Text section ->
● ● ● ●
The Sapporo Snow Festival

A City of Ice to Warm Winter

By NICHOLAS D. KRISTOF
New York Times, Travel,
Dec.26, 1999
(Hypertext added by E. Craib)

At the Sapporo Snow Festival, Bugs Bunny and Pokemon are huge, Buda Castle is cool and the slides are just plain fun.

At first, I wondered if I had sipped hot sake for breakfast instead of coffee. For there, stretched out in front of me, were multistory buildings and towering monuments and huge concert stages and long slides, all glistening white and made entirely of snowmodern Sapporo, Japan.

 These were to ice carvings what Mount Rushmore is to sculpture, and they were invested with a whimsy not always associated with Japan.

Bugs Bunny soared 33 feet tall, a cup of instant noodles towered 23 feet high, a Hungarian palace stood 66 feet high, and 49-foot Pokémon characters emerged as Brobdingnagian figures looming over crowds of children zipping down ice slides.

I had seen ice sculptures elsewhere in Japan and had enjoyed the Harbin Snow Festival in northeast China, but my visit to the Sapporo Snow Festival last winter topped them all. Perhaps the most famous snow festival in the world, it is the highlight of the year for Sapporo, the major city on the northern Japanese island of Hokkaido.
● ● ● ●
Material provided ->

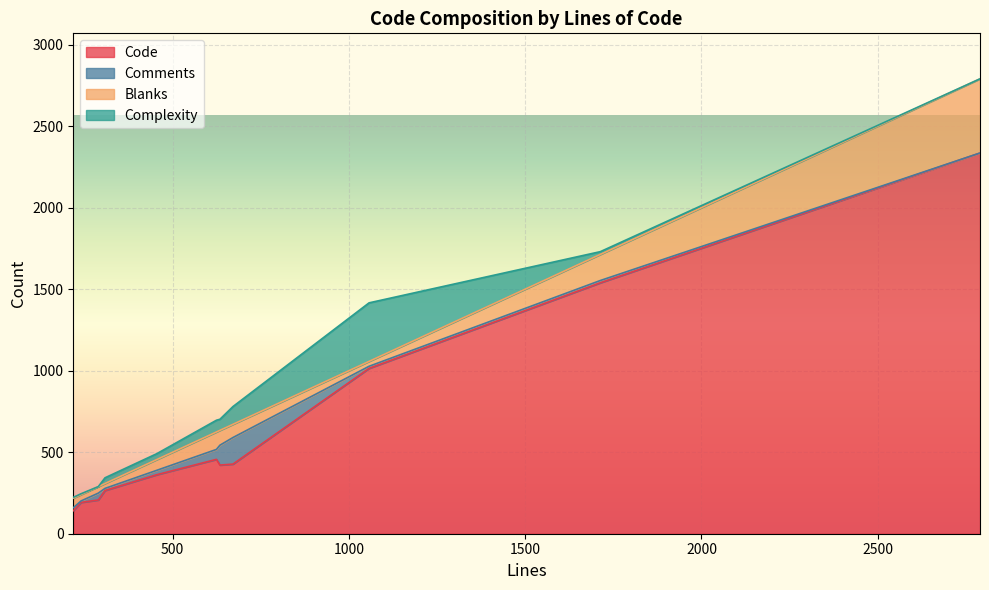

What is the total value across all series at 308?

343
● ● ● ●
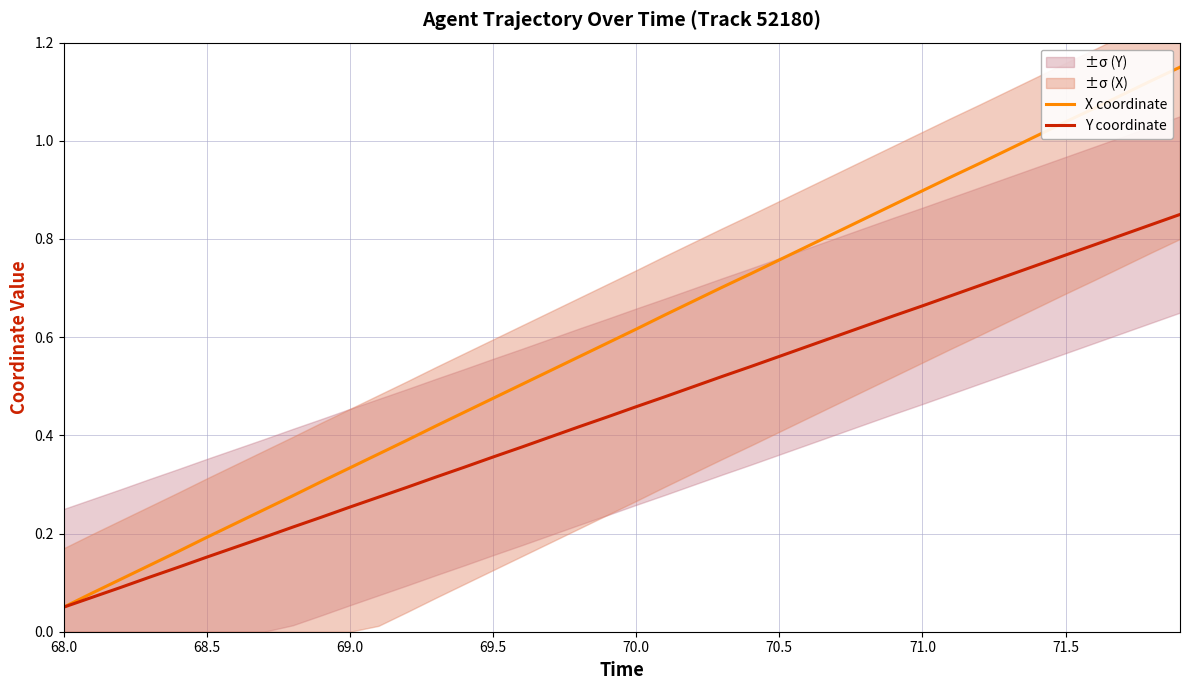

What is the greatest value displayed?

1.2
● ● ● ●
Work required ->
In the Sapporo Snow Festival article, why did the writer at first wonder whether he had "sipped hot sake for breakfast instead of coffee"? The lines above come from a separate source.

Task output ->
In front of him stretched multistory buildings, towering monuments, huge concert stages and long slides. All of them were glistening white and made entirely of snow.